BEGIN RECORDED DATA

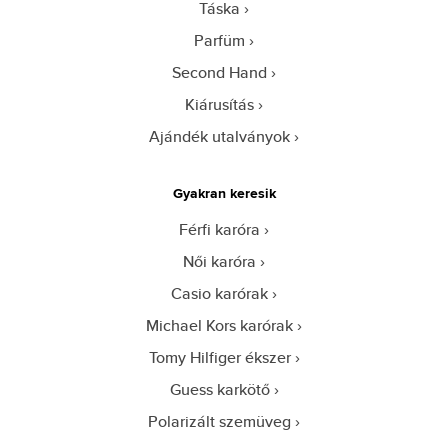
Táska
Parfüm
Second Hand
Kiárusítás
Ajándék utalványok
Gyakran keresik
Férfi karóra
Női karóra
Casio karórak
Michael Kors karórak
Tomy Hilfiger ékszer
Guess karkötő
Polarizált szemüveg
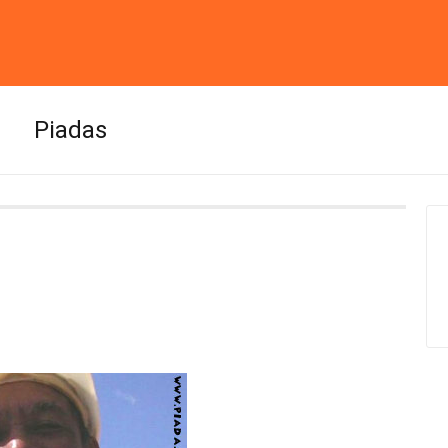
Piadas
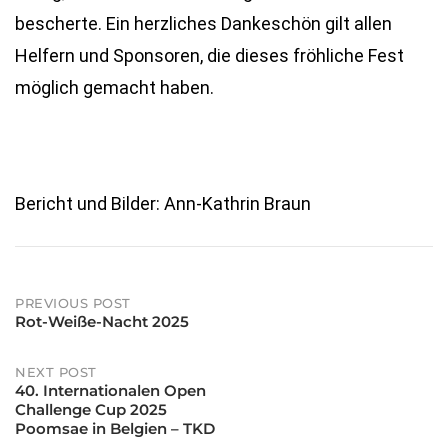
bescherte. Ein herzliches Dankeschön gilt allen
Helfern und Sponsoren, die dieses fröhliche Fest
möglich gemacht haben.
Bericht und Bilder: Ann-Kathrin Braun
PREVIOUS POST
Rot-Weiße-Nacht 2025
Post
NEXT POST
navigation
40. Internationalen Open
Challenge Cup 2025
Poomsae in Belgien – TKD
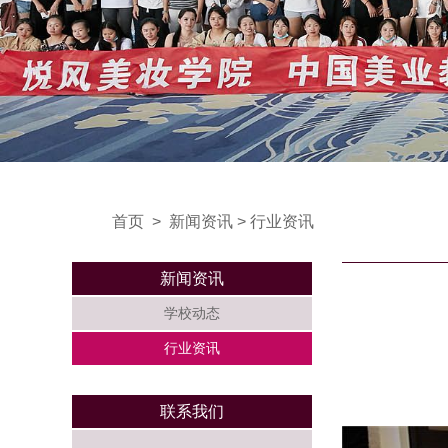
首页
>
新闻资讯
>
行业资讯
新闻资讯
学校动态
行业资讯
联系我们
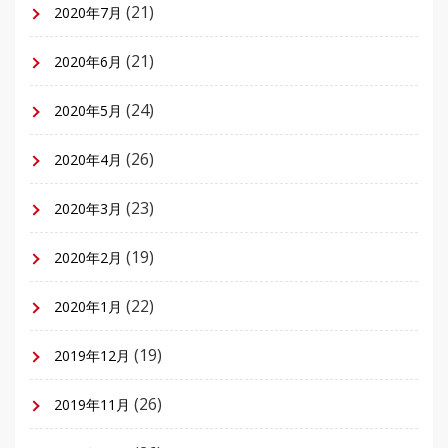
(21)
2020年7月
(21)
2020年6月
(24)
2020年5月
(26)
2020年4月
(23)
2020年3月
(19)
2020年2月
(22)
2020年1月
(19)
2019年12月
(26)
2019年11月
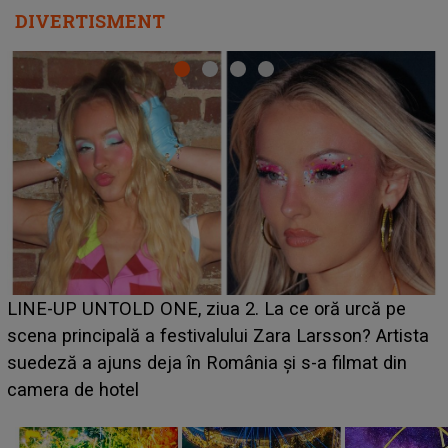
DIVERTISMENT
Ce a dezvăluit noua concurentă din "Casa Iubirii" l-a
luat prin surprindere pe Emanuel. CINE ESTE
BĂIATUL VIZAT de Alexandra?! Aflându-se în fața
faptului împlinit, A RECUNOSCUT IMEDIAT: "Am
avut..."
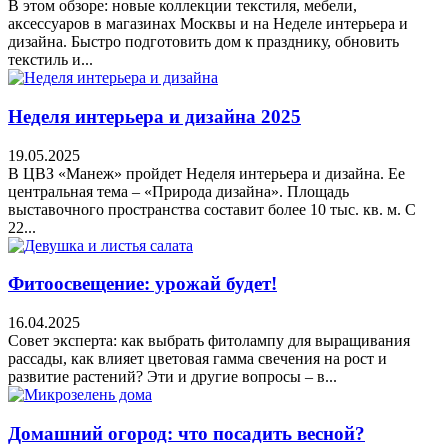
В этом обзоре: новые коллекции текстиля, мебели,
аксессуаров в магазинах Москвы и на Неделе интерьера и
дизайна. Быстро подготовить дом к празднику, обновить
текстиль и...
Неделя интерьера и дизайна 2025
19.05.2025
В ЦВЗ «Манеж» пройдет Неделя интерьера и дизайна. Ее
центральная тема – «Природа дизайна». Площадь
выставочного пространства составит более 10 тыс. кв. м. С
22...
Фитоосвещение: урожай будет!
16.04.2025
Совет эксперта: как выбрать фитолампу для выращивания
рассады, как влияет цветовая гамма свечения на рост и
развитие растений? Эти и другие вопросы – в...
Домашний огород: что посадить весной?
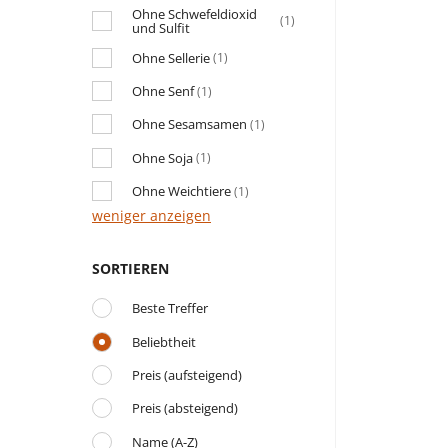
Ohne Schwefeldioxid
(1)
und Sulfit
Ohne Sellerie
(1)
Ohne Senf
(1)
Ohne Sesamsamen
(1)
Ohne Soja
(1)
Ohne Weichtiere
(1)
weniger anzeigen
SORTIEREN
Beste Treffer
Beliebtheit
Preis (aufsteigend)
Preis (absteigend)
Name (A-Z)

END RECORDED DATA

- _EXERCISE BRIEF_
Copy the text of the whole listing above word for word and line by line, leaving the pictures out.

- _PROBLEM SOLUTION_
Táska
Parfüm
Second Hand
Kiárusítás
Ajándék utalványok
Gyakran keresik
Férfi karóra
Női karóra
Casio karórak
Michael Kors karórak
Tomy Hilfiger ékszer
Guess karkötő
Polarizált szemüveg
Piadas
bescherte. Ein herzliches Dankeschön gilt allen
Helfern und Sponsoren, die dieses fröhliche Fest
möglich gemacht haben.
Bericht und Bilder: Ann-Kathrin Braun
PREVIOUS POST
Rot-Weiße-Nacht 2025
Post
NEXT POST
navigation
40. Internationalen Open
Challenge Cup 2025
Poomsae in Belgien – TKD
首页
>
新闻资讯
>
行业资讯
新闻资讯
学校动态
行业资讯
联系我们
(21)
2020年7月
(21)
2020年6月
(24)
2020年5月
(26)
2020年4月
(23)
2020年3月
(19)
2020年2月
(22)
2020年1月
(19)
2019年12月
(26)
2019年11月
DIVERTISMENT
Ce a dezvăluit noua concurentă din "Casa Iubirii" l-a
luat prin surprindere pe Emanuel. CINE ESTE
BĂIATUL VIZAT de Alexandra?! Aflându-se în fața
faptului împlinit, A RECUNOSCUT IMEDIAT: "Am
avut..."
В этом обзоре: новые коллекции текстиля, мебели,
аксессуаров в магазинах Москвы и на Неделе интерьера и
дизайна. Быстро подготовить дом к празднику, обновить
текстиль и...
Неделя интерьера и дизайна 2025
19.05.2025
В ЦВЗ «Манеж» пройдет Неделя интерьера и дизайна. Ее
центральная тема – «Природа дизайна». Площадь
выставочного пространства составит более 10 тыс. кв. м. С
22...
Фитоосвещение: урожай будет!
16.04.2025
Совет эксперта: как выбрать фитолампу для выращивания
рассады, как влияет цветовая гамма свечения на рост и
развитие растений? Эти и другие вопросы – в...
Домашний огород: что посадить весной?
Ohne Schwefeldioxid
(1)
und Sulfit
Ohne Sellerie
(1)
Ohne Senf
(1)
Ohne Sesamsamen
(1)
Ohne Soja
(1)
Ohne Weichtiere
(1)
weniger anzeigen
SORTIEREN
Beste Treffer
Beliebtheit
Preis (aufsteigend)
Preis (absteigend)
Name (A-Z)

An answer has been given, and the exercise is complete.